[Start of Attachment]

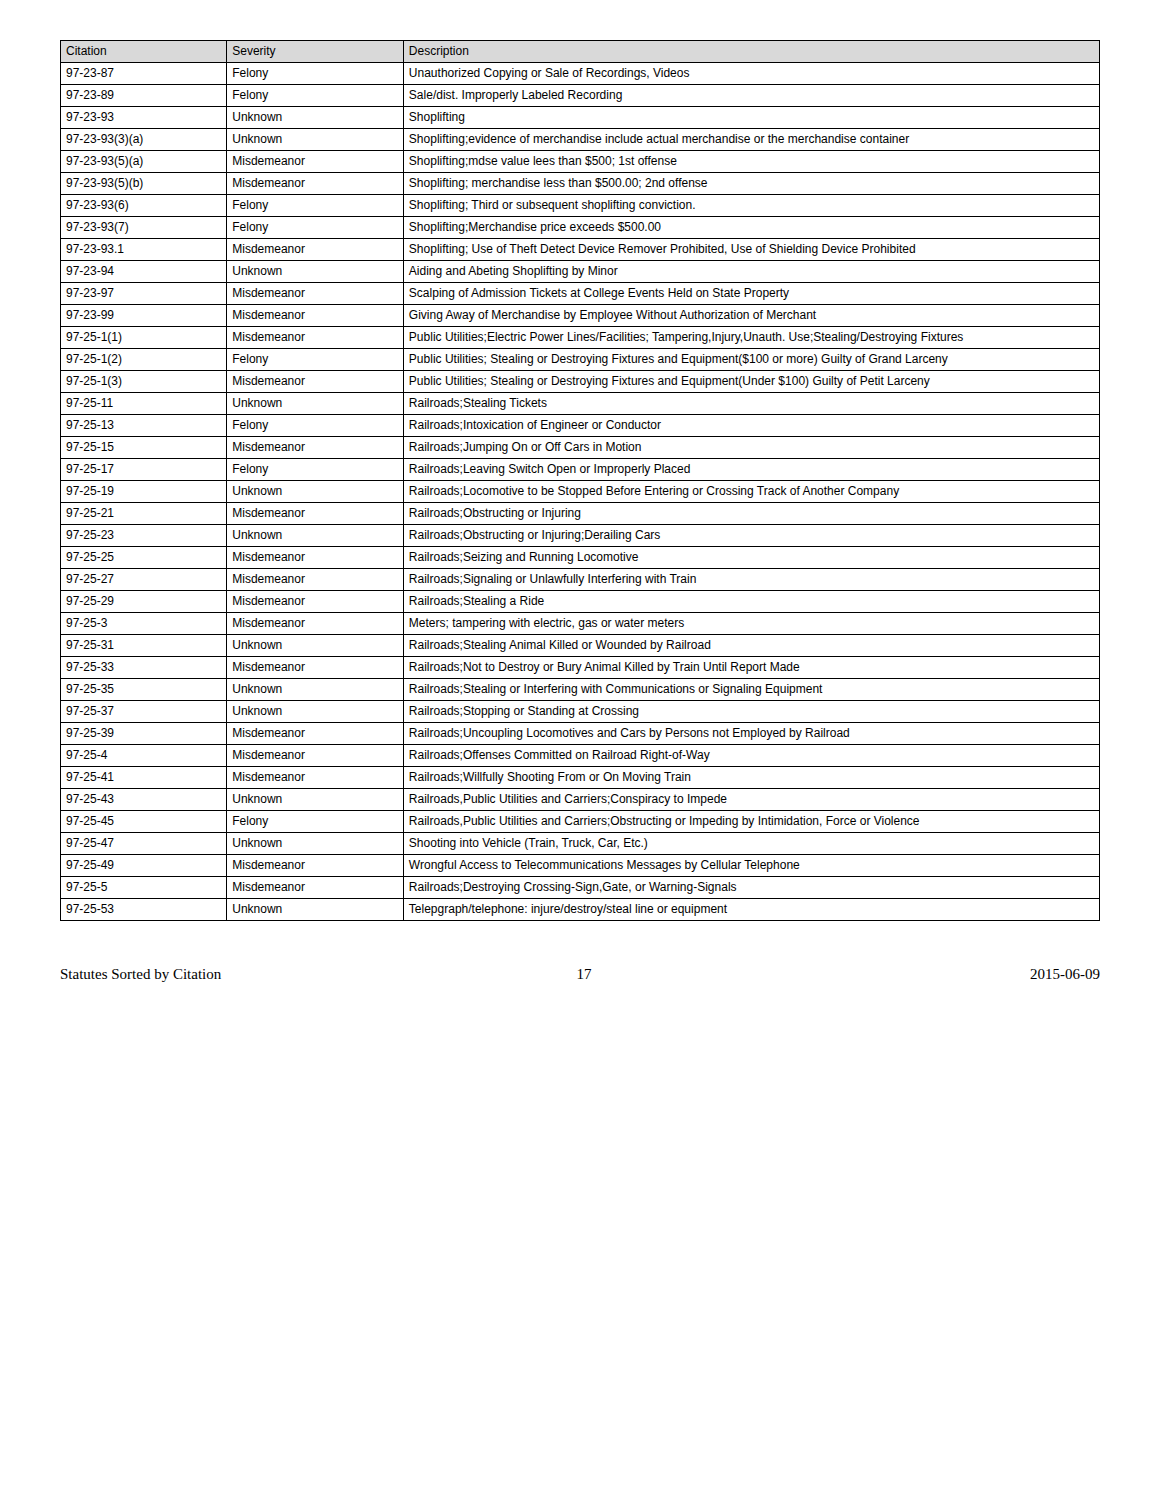| Citation | Severity | Description |
| --- | --- | --- |
| 97-23-87 | Felony | Unauthorized Copying or Sale of Recordings, Videos |
| 97-23-89 | Felony | Sale/dist. Improperly Labeled Recording |
| 97-23-93 | Unknown | Shoplifting |
| 97-23-93(3)(a) | Unknown | Shoplifting;evidence of merchandise include actual merchandise or the merchandise container |
| 97-23-93(5)(a) | Misdemeanor | Shoplifting;mdse value lees than $500; 1st offense |
| 97-23-93(5)(b) | Misdemeanor | Shoplifting; merchandise less than $500.00; 2nd offense |
| 97-23-93(6) | Felony | Shoplifting; Third or subsequent shoplifting conviction. |
| 97-23-93(7) | Felony | Shoplifting;Merchandise price exceeds $500.00 |
| 97-23-93.1 | Misdemeanor | Shoplifting; Use of Theft Detect Device Remover Prohibited, Use of Shielding Device Prohibited |
| 97-23-94 | Unknown | Aiding and Abeting Shoplifting by Minor |
| 97-23-97 | Misdemeanor | Scalping of Admission Tickets at College Events Held on State Property |
| 97-23-99 | Misdemeanor | Giving Away of Merchandise by Employee Without Authorization of Merchant |
| 97-25-1(1) | Misdemeanor | Public Utilities;Electric Power Lines/Facilities; Tampering,Injury,Unauth. Use;Stealing/Destroying Fixtures |
| 97-25-1(2) | Felony | Public Utilities; Stealing or Destroying Fixtures and Equipment($100 or more) Guilty of Grand Larceny |
| 97-25-1(3) | Misdemeanor | Public Utilities; Stealing or Destroying Fixtures and Equipment(Under $100) Guilty of Petit Larceny |
| 97-25-11 | Unknown | Railroads;Stealing Tickets |
| 97-25-13 | Felony | Railroads;Intoxication of Engineer or Conductor |
| 97-25-15 | Misdemeanor | Railroads;Jumping On or Off Cars in Motion |
| 97-25-17 | Felony | Railroads;Leaving Switch Open or Improperly Placed |
| 97-25-19 | Unknown | Railroads;Locomotive to be Stopped Before Entering or Crossing Track of Another Company |
| 97-25-21 | Misdemeanor | Railroads;Obstructing or Injuring |
| 97-25-23 | Unknown | Railroads;Obstructing or Injuring;Derailing Cars |
| 97-25-25 | Misdemeanor | Railroads;Seizing and Running Locomotive |
| 97-25-27 | Misdemeanor | Railroads;Signaling or Unlawfully Interfering with Train |
| 97-25-29 | Misdemeanor | Railroads;Stealing a Ride |
| 97-25-3 | Misdemeanor | Meters; tampering with electric, gas or water meters |
| 97-25-31 | Unknown | Railroads;Stealing Animal Killed or Wounded by Railroad |
| 97-25-33 | Misdemeanor | Railroads;Not to Destroy or Bury Animal Killed by Train Until Report Made |
| 97-25-35 | Unknown | Railroads;Stealing or Interfering with Communications or Signaling Equipment |
| 97-25-37 | Unknown | Railroads;Stopping or Standing at Crossing |
| 97-25-39 | Misdemeanor | Railroads;Uncoupling Locomotives and Cars by Persons not Employed by Railroad |
| 97-25-4 | Misdemeanor | Railroads;Offenses Committed on Railroad Right-of-Way |
| 97-25-41 | Misdemeanor | Railroads;Willfully Shooting From or On Moving Train |
| 97-25-43 | Unknown | Railroads,Public Utilities and Carriers;Conspiracy to Impede |
| 97-25-45 | Felony | Railroads,Public Utilities and Carriers;Obstructing or Impeding by Intimidation, Force or Violence |
| 97-25-47 | Unknown | Shooting into Vehicle (Train, Truck, Car, Etc.) |
| 97-25-49 | Misdemeanor | Wrongful Access to Telecommunications Messages by Cellular Telephone |
| 97-25-5 | Misdemeanor | Railroads;Destroying Crossing-Sign,Gate, or Warning-Signals |
| 97-25-53 | Unknown | Telepgraph/telephone: injure/destroy/steal line or equipment |
Statutes Sorted by Citation 17 2015-06-09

[End of Attachment]

_Work item:_
Show every line in the entries where the string "Train" occurs.

_Task response:_
| 97-25-27 | Misdemeanor | Railroads;Signaling or Unlawfully Interfering with Train |
| 97-25-33 | Misdemeanor | Railroads;Not to Destroy or Bury Animal Killed by Train Until Report Made |
| 97-25-41 | Misdemeanor | Railroads;Willfully Shooting From or On Moving Train |
| 97-25-47 | Unknown | Shooting into Vehicle (Train, Truck, Car, Etc.) |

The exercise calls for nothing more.